Score : $400$ points

Problem Statement

We have $N$ pieces of baggage called Baggage $1$ through $N$, and $M$ boxes called Box $1$ through $M$.

Baggage $i$ has a size of $W_i$ and a value of $V_i$.

Box $i$ can contain a piece of baggage whose size of at most $X_i$. It cannot contain two or more pieces of baggage.

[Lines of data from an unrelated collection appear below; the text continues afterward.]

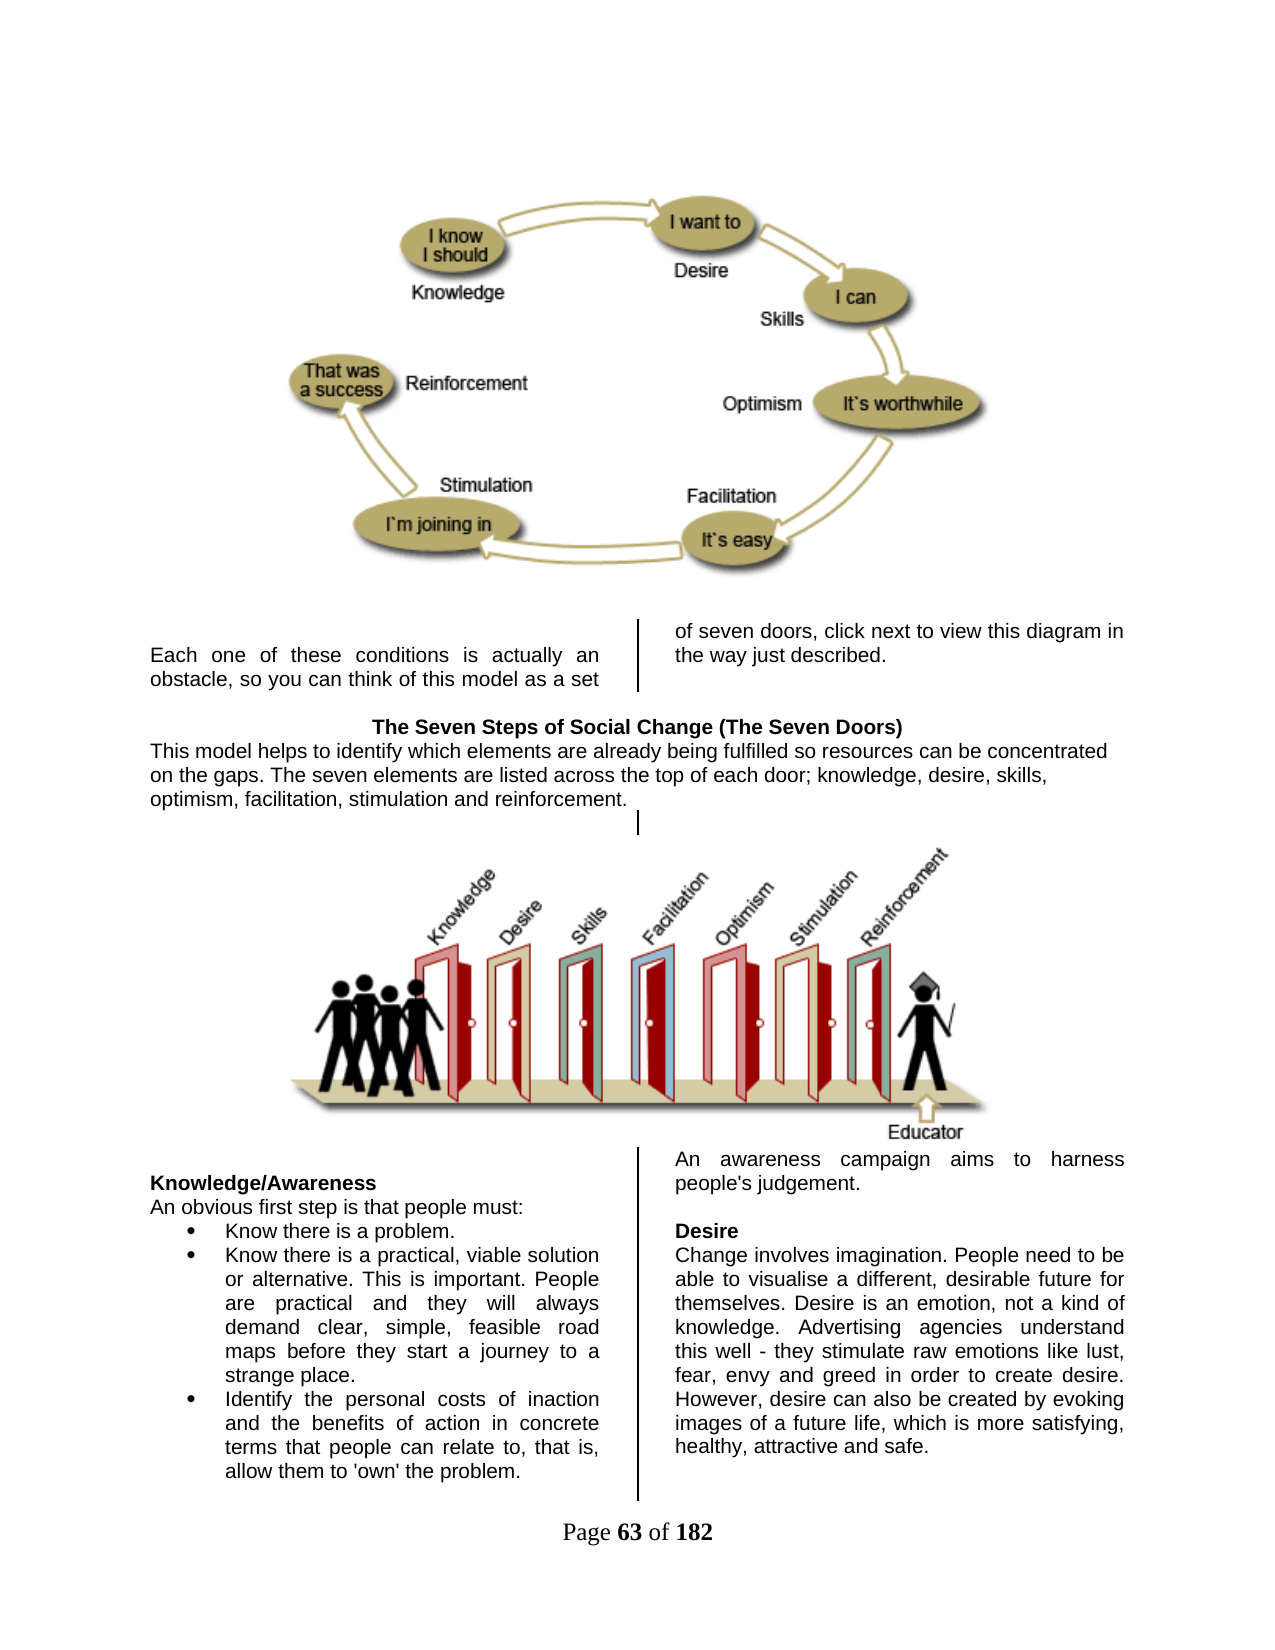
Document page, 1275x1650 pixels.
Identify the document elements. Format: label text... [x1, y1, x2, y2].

picture [278, 150, 997, 619]
text The Seven Steps of Social Change (The Seven Doors) [150, 714, 1125, 738]
text An obvious first step is that people must: [150, 1195, 600, 1219]
text Each one of these conditions is actually an obstacle, so you can think of this model as a set of seven doors, click next to view this diagram in the way just described. [150, 643, 600, 691]
text Desire [675, 1219, 1125, 1243]
text An awareness campaign aims to harness people's judgement. [675, 1147, 1125, 1195]
text This model helps to identify which elements are already being fulfilled so resources can be concentrated on the gaps. The seven elements are listed across the top of each door; knowledge, desire, skills, optimism, facilitation, stimulation and reinforcement. [150, 738, 1125, 810]
list Identify the personal costs of inaction and the benefits of action in concrete terms that people can relate to, that is, allow them to 'own' the problem. [187, 1387, 600, 1483]
text Change involves imagination. People need to be able to visualise a different, desirable future for themselves. Desire is an emotion, not a kind of knowledge. Advertising agencies understand this well - they stimulate raw emotions like lust, fear, envy and greed in order to create desire. However, desire can also be created by evoking images of a future life, which is more satisfying, healthy, attractive and safe. [675, 1243, 1125, 1458]
text Knowledge/Awareness [150, 1171, 600, 1195]
list Know there is a practical, viable solution or alternative. This is important. People are practical and they will always demand clear, simple, feasible road maps before they start a journey to a strange place. [187, 1243, 600, 1387]
list Know there is a problem. [187, 1219, 600, 1243]
picture [282, 834, 993, 1147]
text Each one of these conditions is actually an obstacle, so you can think of this model as a set of seven doors, click next to view this diagram in the way just described. [675, 619, 1125, 667]
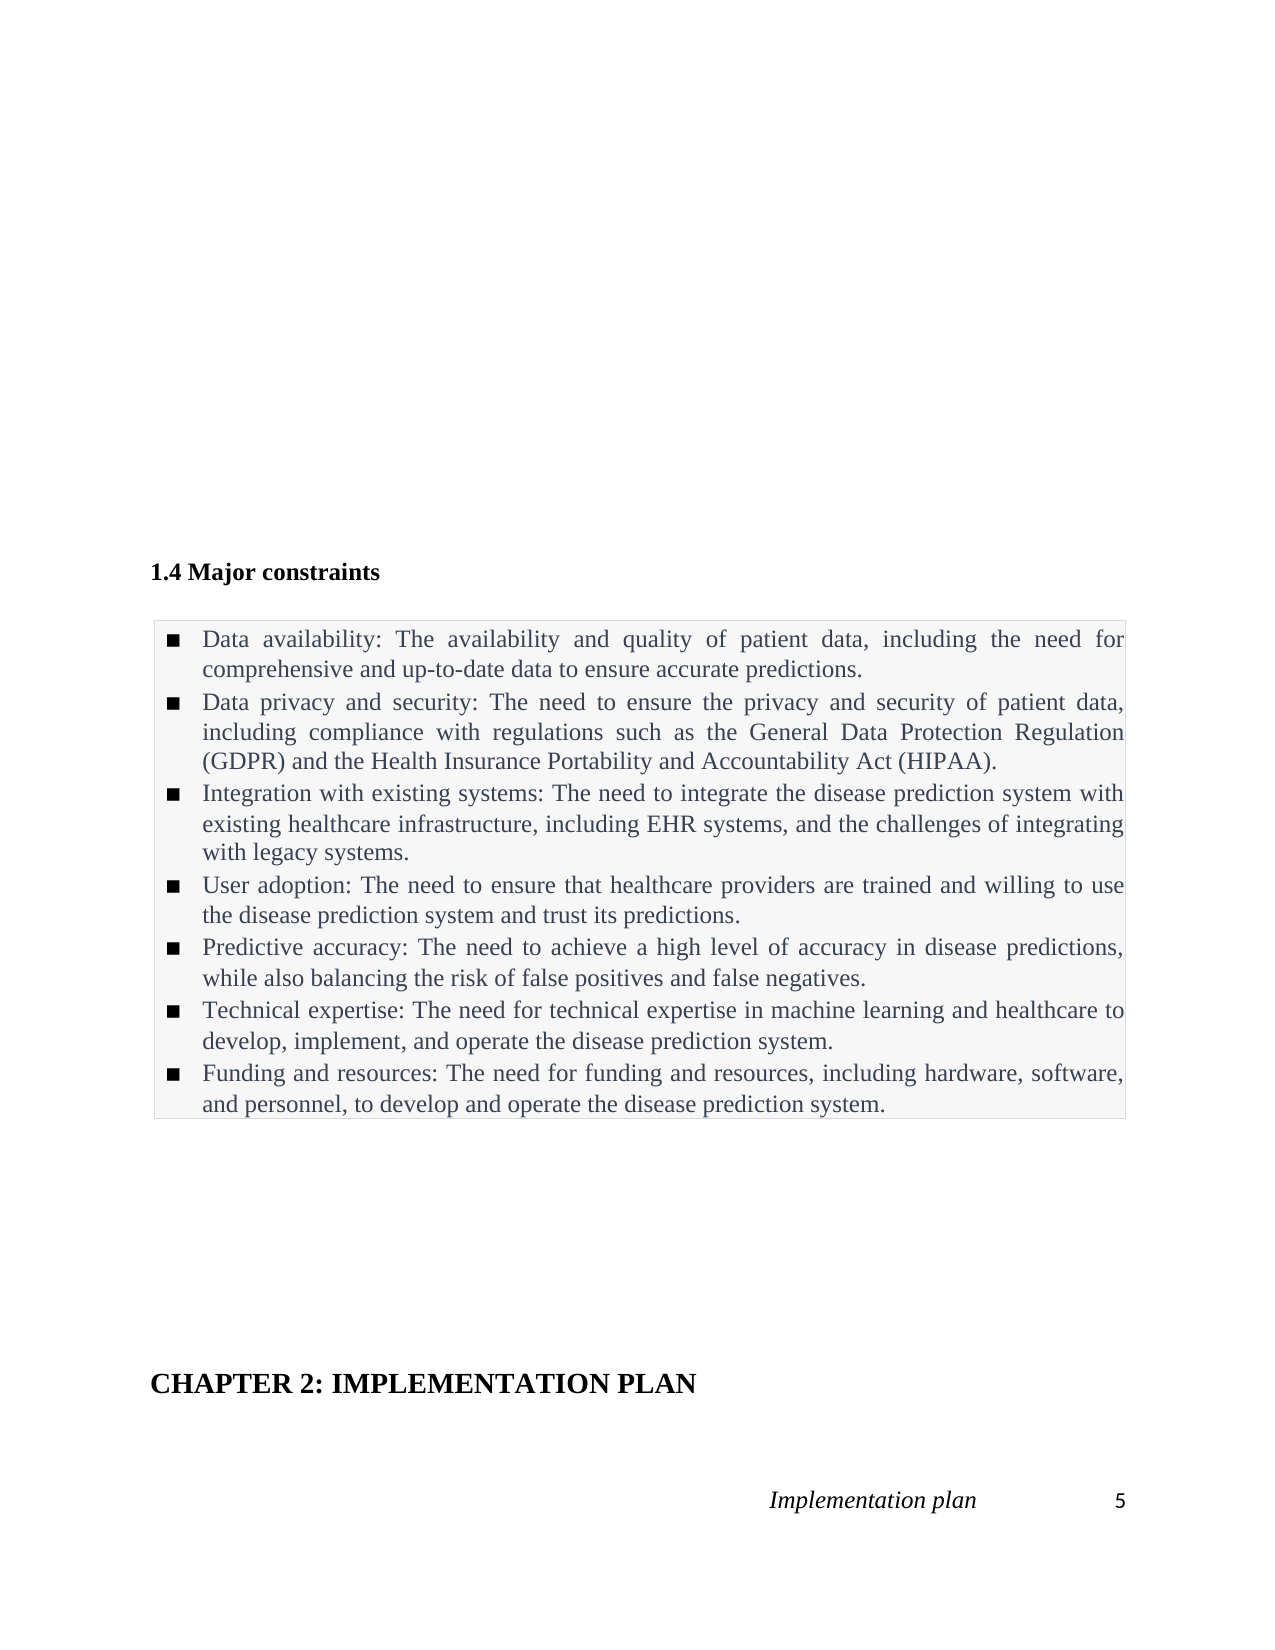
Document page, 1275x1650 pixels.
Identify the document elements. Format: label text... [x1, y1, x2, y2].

list User adoption: The need to ensure that healthcare providers are trained and willing to use the disease prediction system and trust its predictions. [155, 866, 1125, 928]
list Predictive accuracy: The need to achieve a high level of accuracy in disease predictions, while also balancing the risk of false positives and false negatives. [155, 928, 1125, 991]
list Integration with existing systems: The need to integrate the disease prediction system with existing healthcare infrastructure, including EHR systems, and the challenges of integrating with legacy systems. [155, 774, 1125, 866]
list Data availability: The availability and quality of patient data, including the need for comprehensive and up-to-date data to ensure accurate predictions. [155, 621, 1125, 683]
subtitle 1.4 Major constraints [150, 557, 1125, 586]
subtitle CHAPTER 2: IMPLEMENTATION PLAN [150, 1366, 1125, 1400]
list Technical expertise: The need for technical expertise in machine learning and healthcare to develop, implement, and operate the disease prediction system. [155, 991, 1125, 1054]
list Data privacy and security: The need to ensure the privacy and security of patient data, including compliance with regulations such as the General Data Protection Regulation (GDPR) and the Health Insurance Portability and Accountability Act (HIPAA). [155, 683, 1125, 774]
list Funding and resources: The need for funding and resources, including hardware, software, and personnel, to develop and operate the disease prediction system. [155, 1054, 1125, 1118]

You will be given $Q$ queries. In each query, given two integers $L$ and $R$, solve the following problem:

• Problem: Out of the $M$ boxes, $R-L+1$ boxes, Box $L,L+1,\ldots,R$, have become unavailable. Find the maximum possible total value of a set of baggage that we can put into the remaining boxes simultaneously.

Constraints

• $1 \leq N \leq 50$
• $1 \leq M \leq 50$
• $1 \leq Q \leq 50$
• $1 \leq W_i \leq 10^6$
• $1 \leq V_i \leq 10^6$
• $1 \leq X_i \leq 10^6$
• $1 \leq L \leq R \leq M$
• All values in input are integers.

Input

Input is given from Standard Input in the following format:

$N$ $M$ $Q$

$W_1$ $V_1$

$\vdots$

$W_N$ $V_N$

$X_1$ $\ldots$ $X_M$

$\mathrm{Query}_1$

$\vdots$

$\mathrm{Query}_Q$

Each Query is in the following format:

$L$ $R$

Output

Print $Q$ lines.

The $i$-th line should contain the answer to the problem described by $\mathrm{Query}_i$.

3 4 3
1 9
5 3
7 8
1 8 6 9
4 4
1 4
1 3

20
0
9

In the $1$-st query, only Box $4$ is unavailable. By putting Baggage $1$ into Box $1$, Baggage $3$ into Box $2$, and Baggage $2$ into Box $3$, we can put all baggage into boxes, making the total value of baggage in boxes $20$.

In the $2$-nd query, all boxes are unavailable; the answer is $0$.

In the $3$-rd query, only Box $4$ is available. By putting Baggage $1$ into Box $4$, we can make the total value of baggage in boxes $9$, which is the maximum possible result.